DIVISADERO Michael Ondaatje

At one point in Michael Ondaatje’s lyrical but frustrating new novel, a character visits a nightclub called “the Stendhal”. This is described as “a small city of moods”, comprising various rooms, each of which is devoted to a different activity. Which isn’t a bad way of looking at Dividasero as a whole: in one room is potted biography, in another, incidents of love and violence; in yet another, there is tenderness and isolation. The question is, does all this come together to make a cohesive whole?
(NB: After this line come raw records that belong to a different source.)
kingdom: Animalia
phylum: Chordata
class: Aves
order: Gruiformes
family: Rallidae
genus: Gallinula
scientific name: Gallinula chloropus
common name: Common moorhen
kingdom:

The novel tells of the fates of Claire and Anna, brought up in a settlement near Sacramento, and of their hired hand, Cooper. Following an illicit love affair that ends in an act of brutal violence, the three go their separate ways. Claire winds up working for a law firm in San Francisco, Cooper becomes a cardsharp who flirts with dangerous company and Anna obsessively researches the life of the French writer Lucien Segura. Years later, Claire and Cooper cross each other’s paths again, while Anna, in France, drifts into a relationship with the guitar-playing Rafael, who knew Segura when he was a boy. At this point – about two-thirds of the way through the book – Ondaatje segues into an account of Segura’s own life, patched together by Anna: his boyhood, family relationships, writing career and experiences in the Great War.
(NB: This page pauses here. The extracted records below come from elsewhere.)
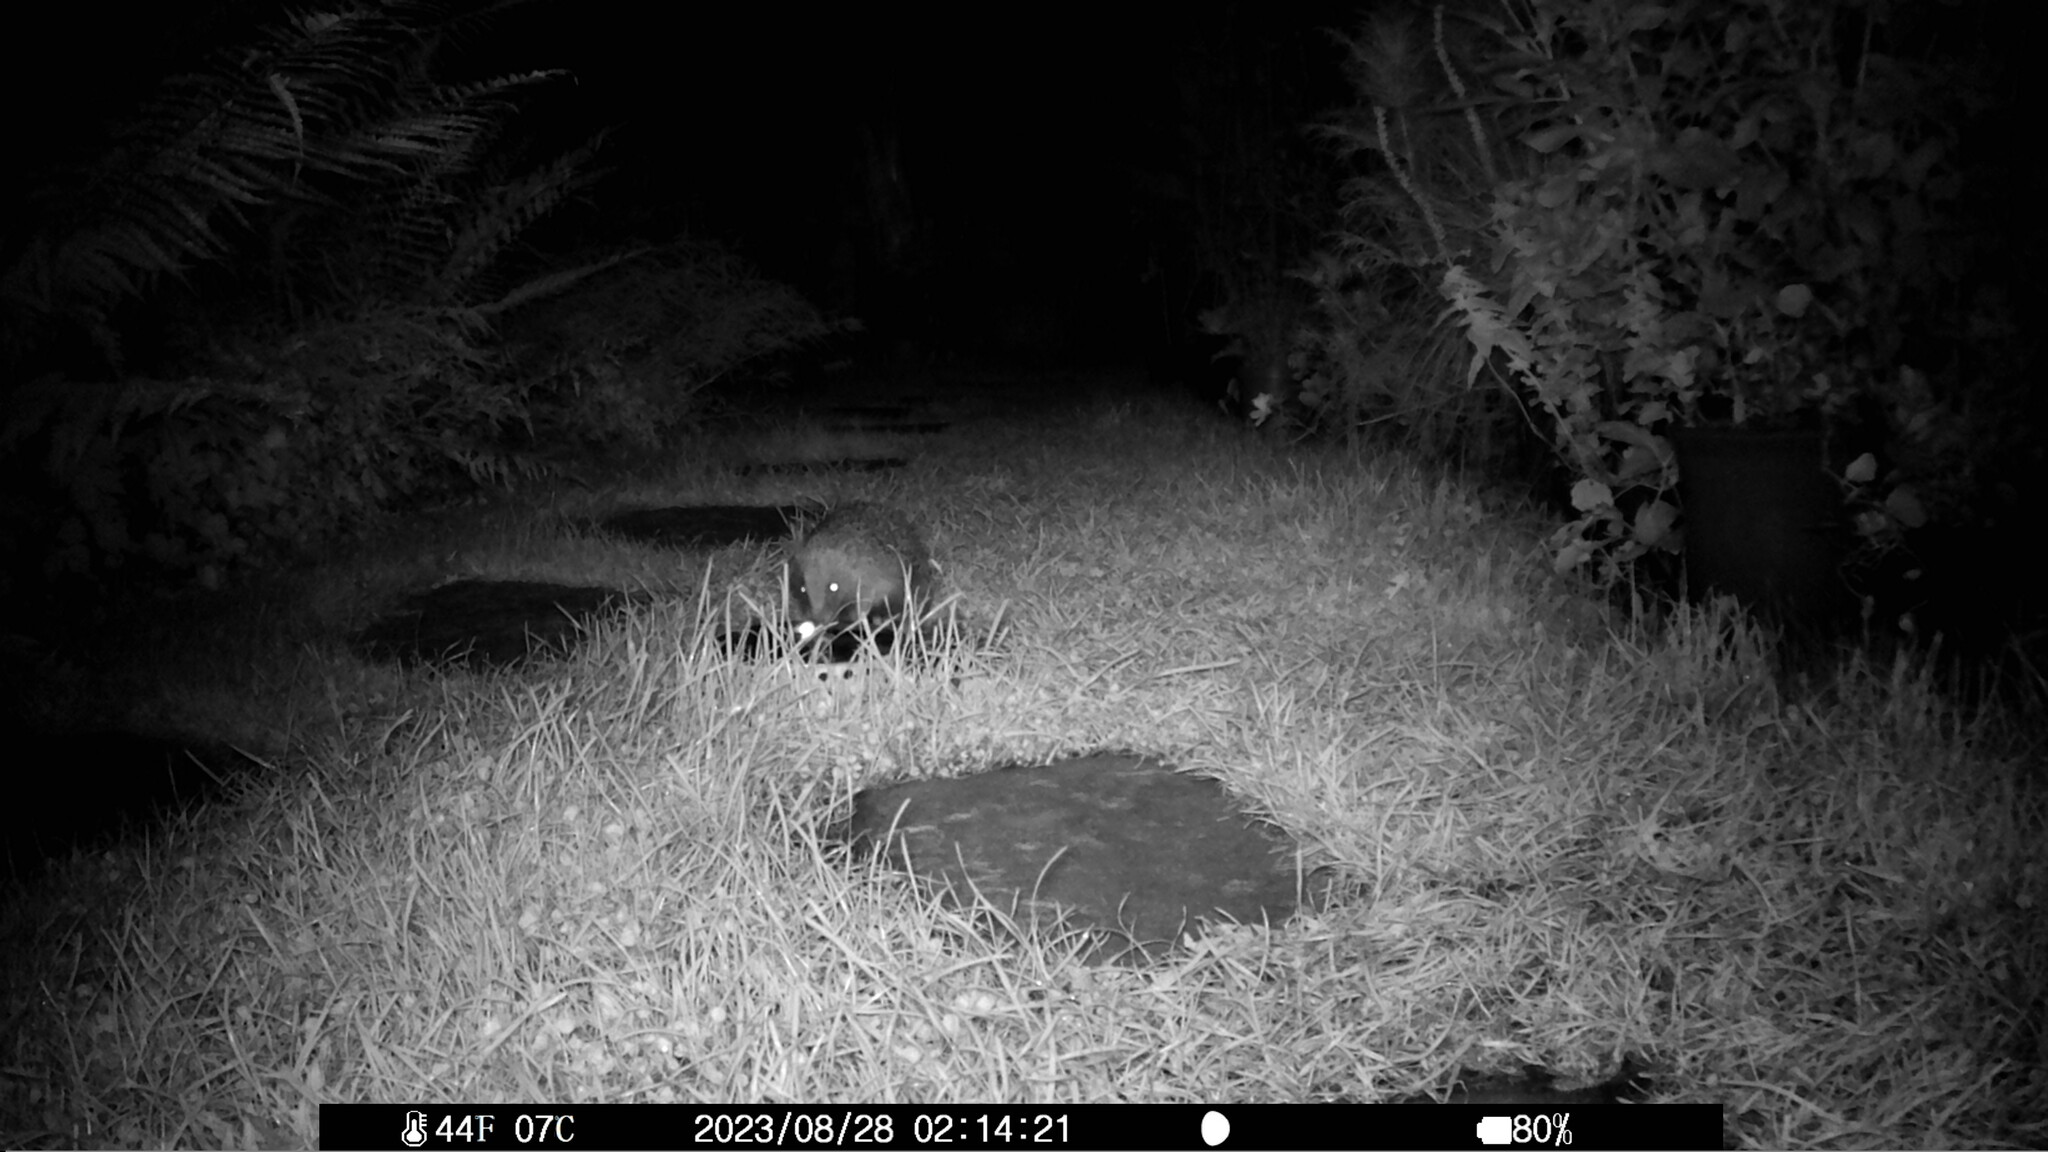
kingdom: Animalia
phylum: Chordata
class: Mammalia
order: Erinaceomorpha
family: Erinaceidae
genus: Erinaceus
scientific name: Erinaceus europaeus
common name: West european hedgehog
Readers of Ondaatje’s previous novels have come to expect temporal, spatial and points of view shifts, and so it is here as well. His prose, as ever, is atmospheric and poetic, even though the aphorisms don’t always work. Take this one: “The past is always carried into the present by small things. So a lily is bent by the weight of permanence.” Sounds impressive, but what on earth does it mean?

The novel takes its title from a San Francisco street that, as Ondaatje points out, could either come from the Spanish word for ‘division’ or ‘to gaze at something from a distance’. It’s ironic, then -- however carefully crafted, with its villanelle-like repetition and circling – that Dividasero is too divided and inconclusive to be called successful

Monday, October 15, 2007

No So Fine A Specimen

Apologies for the absence. Work apart, have been busy completing reviews of Michael Ondaatje's Divisadero, Orhan Pamuk's Other Colours and M.G. Vassanji's The Assassin's Song; and at present working on Philip Roth's Exit Ghost, Roberto Bolano's Last Evenings on Earth and Ronnie Govender's Black Chin, White Chin. Will post them as and when the publications carry the reviews. Meanwhile, here's an edited version of an earlier review, one that appeared in The Times of India at a time when they actually had a books page.
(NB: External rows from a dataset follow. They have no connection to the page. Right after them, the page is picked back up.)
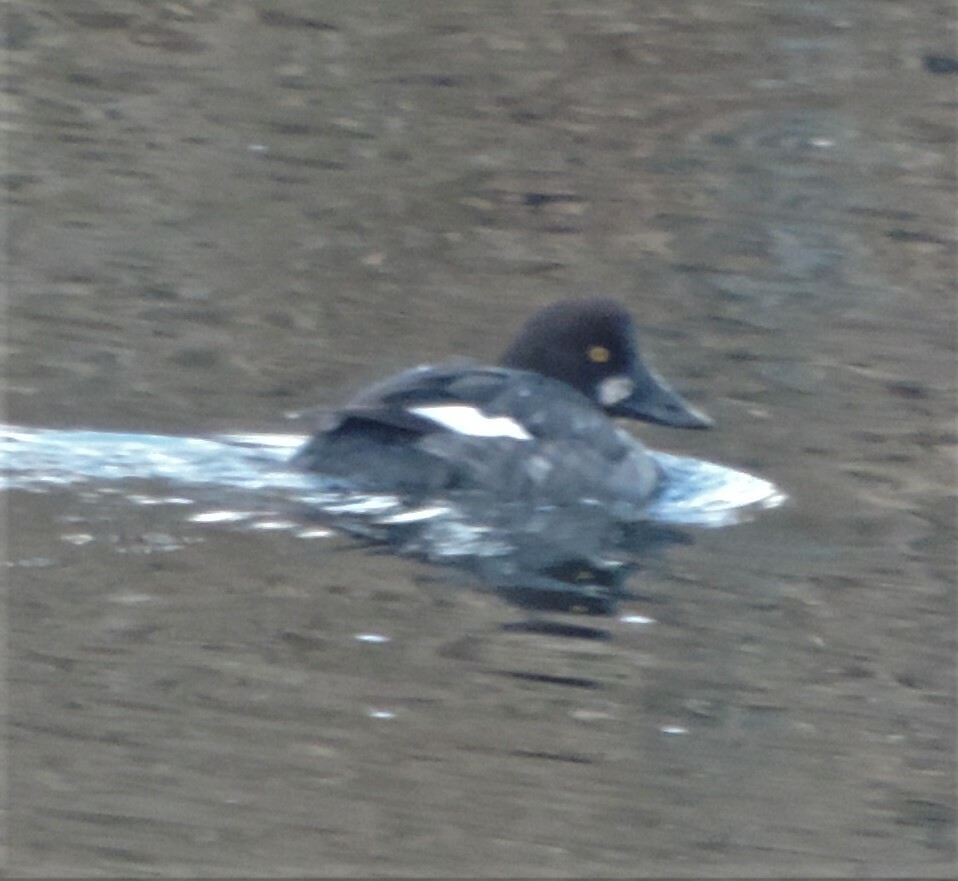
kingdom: Animalia
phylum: Chordata
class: Aves
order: Anseriformes
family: Anatidae
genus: Bucephala
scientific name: Bucephala clangula
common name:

SPECIMEN DAYS Michael Cunningham

Michael Cunningham’s Specimen Days is in much the same structural vein as The Hours -- only this time, the presiding deity is Walt Whitman. (The title, in fact, is taken from Whitman’s own collection of writings on the American Civil War.) However, while The Hours was evocative and unified, Specimen Days comes across as decidedly more tentative.

Each of the novel’s sections deals with the interaction between a young boy, a man and a woman. The first describes the travails of an Irish-American youth in a sinister, industrialising Manhattan of the last century; the second mimics a noir thriller, delineating a black woman detective’s attempt to curb a posse of suicide bombers in the near future; and the third is sci-fi schmaltz, dealing with the efforts of a semi-human personality to rise above his programming.

In each section, one of the characters is compelled by the urge to quote Whitmanesque stanzas, while the poet himself makes an appearance in the first part: “Here was his grey-white cascade of beard, here his broad-brimmed hat and the kerchief knotted at his neck”.

Though Cunningham’s prose is lustrous and lyrical, his attempts to bend alien genres to his needs in the last two sections don’t quite come off. That his characters are so divergent in attitude and circumstance is another reason that the novel doesn’t cohere. Cunningham’s theme -- the need for spontaneous human connection unaffected by outward circumstance -- thus isn’t established in a unified manner.

Worth your while? Though not as fine a specimen as one would have liked, it is, nevertheless, an attempt to seek an experimental manner of singing the body electric. In this age of creative conformity, that itself is no mean feat.